Today’s most popular model - the classic solitaire with a round brilliant - came to prominence in 1477, when Archduke Maximillian presented his betrothed, Mary of Burgundy, with the first recorded diamond engagement ring in history.

The current vogue in rarefied circles is for larger and more intricate rings. At Graff, where creating a single piece involves several hundred hours of handiwork, engagement rings are becoming increasingly bigger, according to a spokesperson. A new 11-carat cushion cut pink diamond at De Beers is sure to dazzle any prospective spouse. Leviev and Tiffany, meanwhile, are reporting demand for exceptionally rare coloured diamonds and stones. Purple, pink, yellow or even padparadscha sapphires are now in fashion, according to Tiffany Group Vice President and UK Managing Director Melvyn Kirtley.

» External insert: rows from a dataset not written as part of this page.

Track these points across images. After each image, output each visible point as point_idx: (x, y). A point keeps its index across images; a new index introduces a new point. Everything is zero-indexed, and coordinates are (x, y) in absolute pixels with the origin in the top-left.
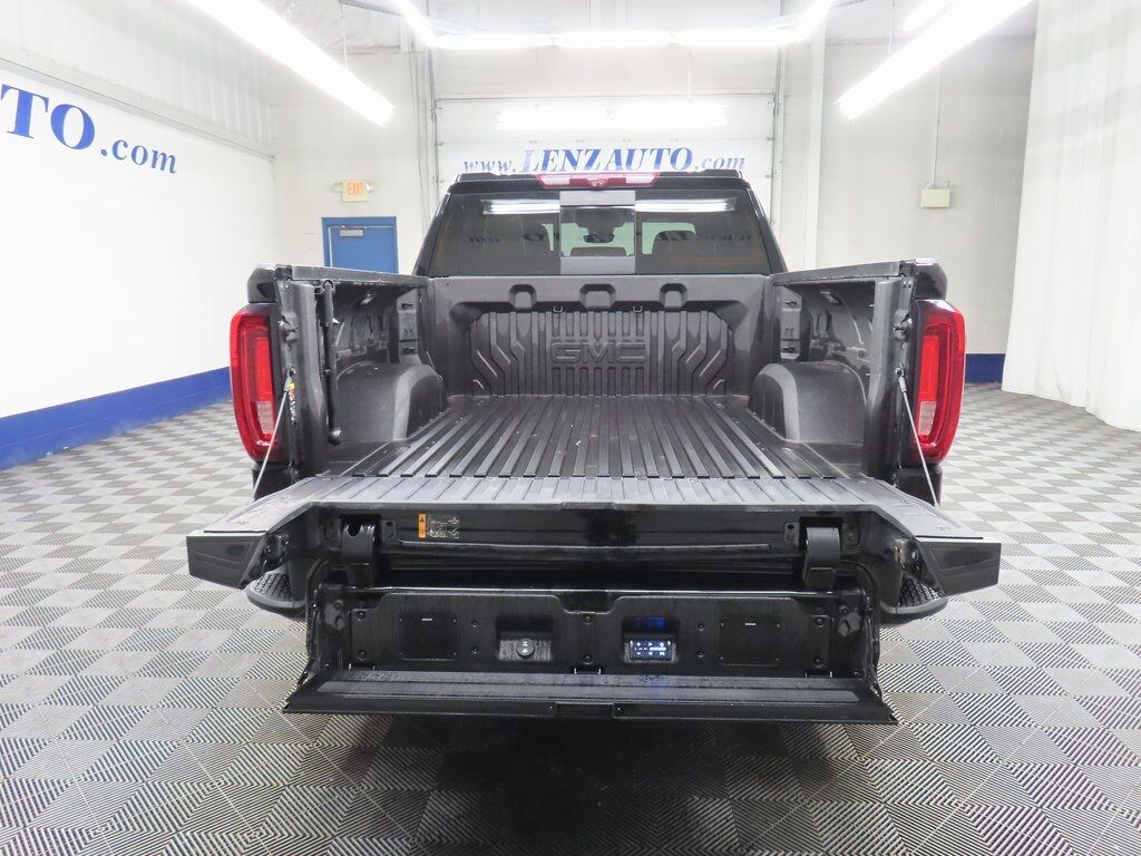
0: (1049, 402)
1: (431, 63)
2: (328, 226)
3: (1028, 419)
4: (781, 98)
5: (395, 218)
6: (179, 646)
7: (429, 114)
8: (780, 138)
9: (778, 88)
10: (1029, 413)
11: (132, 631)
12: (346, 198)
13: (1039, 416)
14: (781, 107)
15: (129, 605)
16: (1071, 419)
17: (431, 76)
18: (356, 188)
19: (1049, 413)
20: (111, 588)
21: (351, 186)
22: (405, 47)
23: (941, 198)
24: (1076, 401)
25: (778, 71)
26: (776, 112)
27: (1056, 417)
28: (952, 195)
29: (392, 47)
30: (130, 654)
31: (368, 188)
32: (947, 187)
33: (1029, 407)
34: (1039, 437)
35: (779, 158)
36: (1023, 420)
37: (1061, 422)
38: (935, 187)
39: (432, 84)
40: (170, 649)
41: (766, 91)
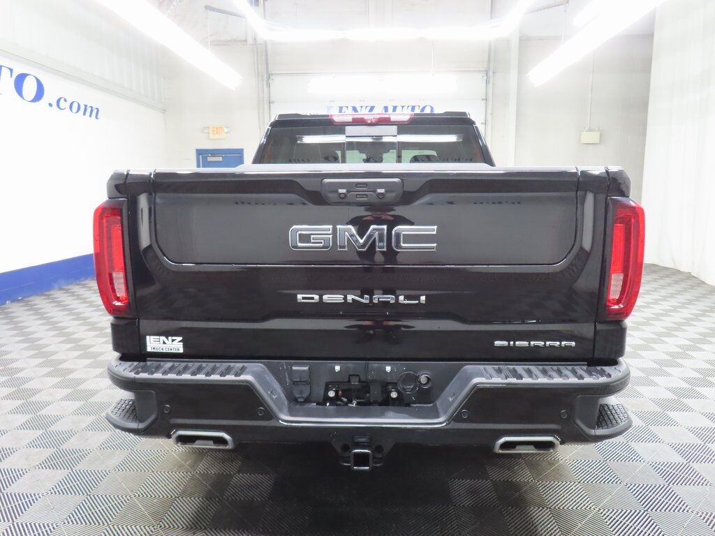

Lifestyle is an important factor when choosing diamond jewellery for everyday wear. “My diamond ring is a rub over as opposed to a claw setting,” says Sotheby’s Hardy. “But I’m constantly getting on and off my motorbike, so I need a robust style.”

If jewellery design reflects the culture we live in, perhaps it’s hardly surprising that De Beers are noticing increasing requests for civil partnership rings. Elsewhere, divorce rings are on the rise. Hirsh recently introduced a double row style eternity ring design for a client who had twins. Blue sapphires are increasingly creeping into Moussaieff’s engagement rings, while British designer Stephen Webster says brides now routinely give grooms personally engraved pieces. Webster famously made Christina Aguilera’s husband a ‘Wedlock’ pendant instead of a traditional wedding ring.

The most expensive engagement ring ever given is thought to be the $2 million, 12-carat emerald cut solitaire Donald Trump presented to third wife Melania, made by Graff. Should you too be thinking of making a splash, Leviev’s flawless 52.29 carat emerald cut diamond, flanked by four baguettes totalling 5.23 carats and set in platinum, should impress. Love may not always last forever, but jewellery is eternal.